A Single Man is one of those films.
The film is a day in the life of George
Falconer (Firth), a gay English expatriate living in Los Angeles in the early 1960s. The film is
an adaptation of the 1964 novel of the same title by Christopher Isherwood.
The first thing viewers will notice about A Single Man is how visually stunning
the film is. The audience gets an immediate sense that a very careful eye has
been put to each and every detail of the visual story. Every
style choice seems perfectly deliberate. The film demonstrates a keen eye and
affection for the art of vintage style. One would expect nothing less from the
film’s director and producer, renowned American fashion designer and architect Tom
Ford.
Beyond the visual dimension, A Single Man has a true emotional core. The film is a thoughtful
inner-narrative on George Falconer, his memories, his life and his search for
some kind of rhyme and reason to his life. The film starts in the morning, when
he gets a call that his long-time lover has just been killed in a car accident.
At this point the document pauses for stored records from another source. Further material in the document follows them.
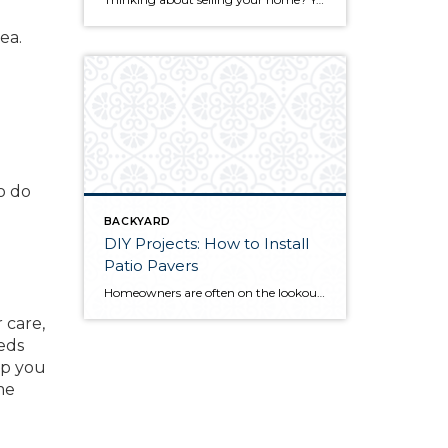
ea.
o do
BACKYARD
DIY Projects: How to Install
Patio Pavers
Homeowners are often on the lookout for DIY projects that are fun, simple, and boost curb appeal. Patio pavers create a focal point in the backyard. They set the stage for get-togethers and will give you endless ideas for different ways to entertain your family and friends. With a little planning and a few trips […]
 care,
beds
lp you
me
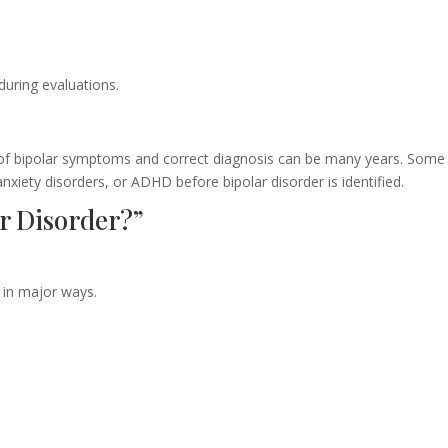
during evaluations.
of bipolar symptoms and correct diagnosis can be many years. Some
anxiety disorders, or ADHD before bipolar disorder is identified.
r Disorder?”
 in major ways.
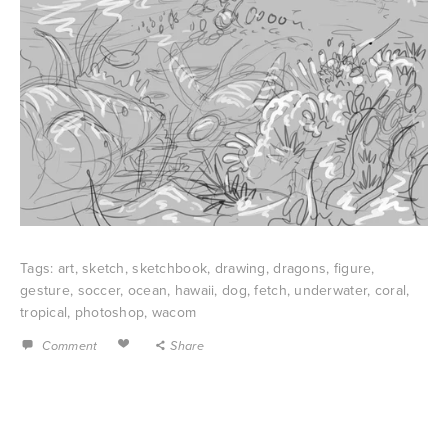
Tags:
art
,
sketch
,
sketchbook
,
drawing
,
dragons
,
figure
,
gesture
,
soccer
,
ocean
,
hawaii
,
dog
,
fetch
,
underwater
,
coral
,
tropical
,
photoshop
,
wacom
Comment
Share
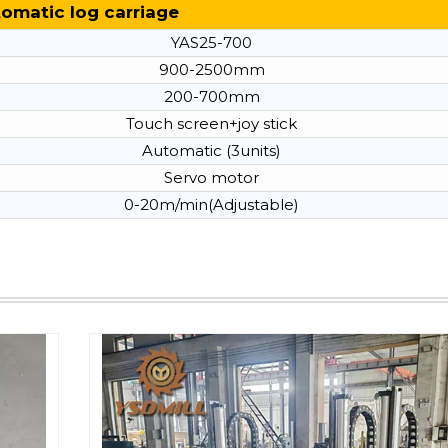
omatic log carriage
YAS25-700
900-2500mm
200-700mm
Touch screen+joy stick
Automatic (3units)
Servo motor
0-20m/min(Adjustable)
The story consequentially follows Falconer throughout his day from his work at a
university, to dinner with an old friend (Moore), and a serendipitous meeting
with one of his students.
Throughout his day, he is plagued with the meaning of
what he sees of his worthless life. Scenes of intensely depressive emptiness
and thoughts of suicide are skilfully interwoven with much warmer flashbacks of
endearing moments with his loved one.
A stunning performance by Firth is the driving soul
behind the production. Firth demonstrates a committed, unflinching performance
of tremendous emotional depth. He reads as an actor with true vision of his
role and does not fall into the trap of making the role over-dramatic.